Por intermédio de Marcos Cipriano, houve uma reunião entre a delegada Adriana Belém, Lessa e o PM Jorge Camilo, para tratar da retirada de máquinas apreendidas pela 16ªDP (Barra da Tijuca), delegacia na qual Adriana era titular. O episódio teve seu desfecho após pagamentos feitos por Rogério de Andrade, cabeça da organização criminosa de jogos de azar.

“Ficou claro que Marcos Cipriano aproveitava de vantagens indevidas e tinha interesse direto em favorecer esse esquema. Ele fez diversas reuniões e tratativas para celebrar acordos sobre o empreendimento. Os resultados desses encontros eram aguardados pelos integrantes do empreendimento, que visava uma expansão a outros estados”, explica Bruno Gangoni.

“Nas investigações da morte de Marielle e Anderson Gomes, soubemos que a família de Lessa foi até sua casa para retirar armas e jogar no mar. Posteriormente, fizemos essa relação entre Lessa e Cipriano”, explicou Fabiano Cossermelli, promotor do MP.

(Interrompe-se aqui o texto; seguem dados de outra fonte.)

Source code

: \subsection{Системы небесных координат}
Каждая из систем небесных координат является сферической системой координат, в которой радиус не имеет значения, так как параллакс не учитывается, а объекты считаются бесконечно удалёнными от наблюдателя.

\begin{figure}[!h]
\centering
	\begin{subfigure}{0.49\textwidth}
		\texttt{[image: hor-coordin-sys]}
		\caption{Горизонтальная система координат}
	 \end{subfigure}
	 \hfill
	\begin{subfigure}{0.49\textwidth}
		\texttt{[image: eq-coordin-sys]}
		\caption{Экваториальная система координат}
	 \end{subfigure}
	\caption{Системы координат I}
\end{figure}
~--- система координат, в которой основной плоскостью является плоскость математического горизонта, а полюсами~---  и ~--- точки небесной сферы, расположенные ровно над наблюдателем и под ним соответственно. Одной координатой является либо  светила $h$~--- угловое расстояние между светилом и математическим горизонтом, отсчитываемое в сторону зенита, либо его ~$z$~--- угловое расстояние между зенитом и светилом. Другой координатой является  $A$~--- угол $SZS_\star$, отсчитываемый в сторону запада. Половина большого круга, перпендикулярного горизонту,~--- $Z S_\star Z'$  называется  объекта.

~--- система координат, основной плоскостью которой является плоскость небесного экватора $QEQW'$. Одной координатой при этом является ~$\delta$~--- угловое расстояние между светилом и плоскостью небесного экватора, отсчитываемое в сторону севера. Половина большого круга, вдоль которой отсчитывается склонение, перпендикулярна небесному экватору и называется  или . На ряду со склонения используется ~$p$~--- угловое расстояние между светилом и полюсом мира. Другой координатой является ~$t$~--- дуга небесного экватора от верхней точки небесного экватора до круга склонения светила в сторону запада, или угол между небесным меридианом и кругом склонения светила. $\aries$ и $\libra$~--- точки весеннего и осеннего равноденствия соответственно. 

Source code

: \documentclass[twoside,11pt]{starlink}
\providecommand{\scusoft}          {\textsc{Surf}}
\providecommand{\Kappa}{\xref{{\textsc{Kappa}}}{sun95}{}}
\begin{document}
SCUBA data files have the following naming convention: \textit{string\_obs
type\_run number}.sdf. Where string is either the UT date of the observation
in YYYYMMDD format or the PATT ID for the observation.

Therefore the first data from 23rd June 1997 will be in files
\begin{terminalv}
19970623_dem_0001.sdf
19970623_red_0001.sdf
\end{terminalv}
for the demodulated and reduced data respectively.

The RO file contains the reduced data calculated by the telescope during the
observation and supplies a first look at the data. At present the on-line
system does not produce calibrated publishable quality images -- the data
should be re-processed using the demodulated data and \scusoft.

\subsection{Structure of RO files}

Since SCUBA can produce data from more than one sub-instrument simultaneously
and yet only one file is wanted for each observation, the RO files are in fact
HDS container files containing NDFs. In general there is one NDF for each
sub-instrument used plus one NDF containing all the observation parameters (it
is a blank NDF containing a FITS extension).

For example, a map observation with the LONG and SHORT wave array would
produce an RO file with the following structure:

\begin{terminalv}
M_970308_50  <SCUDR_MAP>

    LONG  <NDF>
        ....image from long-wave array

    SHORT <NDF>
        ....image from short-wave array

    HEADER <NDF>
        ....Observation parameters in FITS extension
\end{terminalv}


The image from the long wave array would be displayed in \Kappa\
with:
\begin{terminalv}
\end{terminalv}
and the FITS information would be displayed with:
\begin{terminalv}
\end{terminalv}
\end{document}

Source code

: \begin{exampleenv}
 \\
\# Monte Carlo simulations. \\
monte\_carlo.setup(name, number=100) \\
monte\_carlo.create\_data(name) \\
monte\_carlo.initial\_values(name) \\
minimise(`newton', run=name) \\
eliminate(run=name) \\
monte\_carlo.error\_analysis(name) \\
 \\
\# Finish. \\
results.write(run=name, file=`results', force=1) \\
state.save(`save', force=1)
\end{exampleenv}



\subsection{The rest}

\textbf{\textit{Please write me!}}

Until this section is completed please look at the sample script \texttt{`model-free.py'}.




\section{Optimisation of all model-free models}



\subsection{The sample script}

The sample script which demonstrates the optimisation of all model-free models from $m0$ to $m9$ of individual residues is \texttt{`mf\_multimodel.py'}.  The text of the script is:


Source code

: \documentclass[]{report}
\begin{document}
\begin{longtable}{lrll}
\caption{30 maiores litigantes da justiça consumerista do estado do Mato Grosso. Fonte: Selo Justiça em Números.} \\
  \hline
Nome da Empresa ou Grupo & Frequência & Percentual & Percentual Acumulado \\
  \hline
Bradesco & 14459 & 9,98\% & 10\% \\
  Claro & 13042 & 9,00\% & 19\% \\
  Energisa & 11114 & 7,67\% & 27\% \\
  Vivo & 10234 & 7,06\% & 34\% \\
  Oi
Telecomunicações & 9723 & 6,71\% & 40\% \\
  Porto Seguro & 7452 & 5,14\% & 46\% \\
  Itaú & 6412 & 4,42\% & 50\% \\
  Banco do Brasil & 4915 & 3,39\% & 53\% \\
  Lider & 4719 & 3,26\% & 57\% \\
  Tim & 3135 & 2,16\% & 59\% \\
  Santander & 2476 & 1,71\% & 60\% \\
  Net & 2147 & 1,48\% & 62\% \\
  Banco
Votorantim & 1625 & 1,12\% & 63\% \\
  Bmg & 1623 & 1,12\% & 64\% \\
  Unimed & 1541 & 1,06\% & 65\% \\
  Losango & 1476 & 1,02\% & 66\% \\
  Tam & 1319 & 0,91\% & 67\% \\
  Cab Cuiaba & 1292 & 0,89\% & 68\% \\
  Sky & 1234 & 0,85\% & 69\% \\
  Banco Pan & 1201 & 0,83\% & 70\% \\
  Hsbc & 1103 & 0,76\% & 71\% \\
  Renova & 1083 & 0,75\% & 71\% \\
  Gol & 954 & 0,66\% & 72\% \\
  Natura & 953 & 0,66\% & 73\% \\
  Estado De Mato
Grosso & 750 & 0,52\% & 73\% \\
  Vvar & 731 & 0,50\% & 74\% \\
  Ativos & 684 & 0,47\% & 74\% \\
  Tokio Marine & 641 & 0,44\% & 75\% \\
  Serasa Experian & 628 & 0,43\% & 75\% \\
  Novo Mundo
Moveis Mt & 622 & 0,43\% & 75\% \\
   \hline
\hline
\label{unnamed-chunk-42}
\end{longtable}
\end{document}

Marcos Cipriano, mais conhecido no esquema como “Cirpri”, foi nomeado em setembro de 2021 pelo governador Cláudio Castro como conselheiro da Agência Reguladora de Energia Saneamento Básico do Estado do Rio (Agenersa).

Em nota, a Agenersa disse que não vai comentar a decisão judicial que culminou na prisão preventiva de Cipriano, uma vez que se trata de fatos que não estão relacionados às atividades da agência e que ocorreram em período anterior à sua nomeação.

De acordo com o artigo 9º da Lei 4.556/2005, o conselheiro somente perde o mandato por condenação judicial transitada em julgado ou condenação em processo administrativo disciplinar.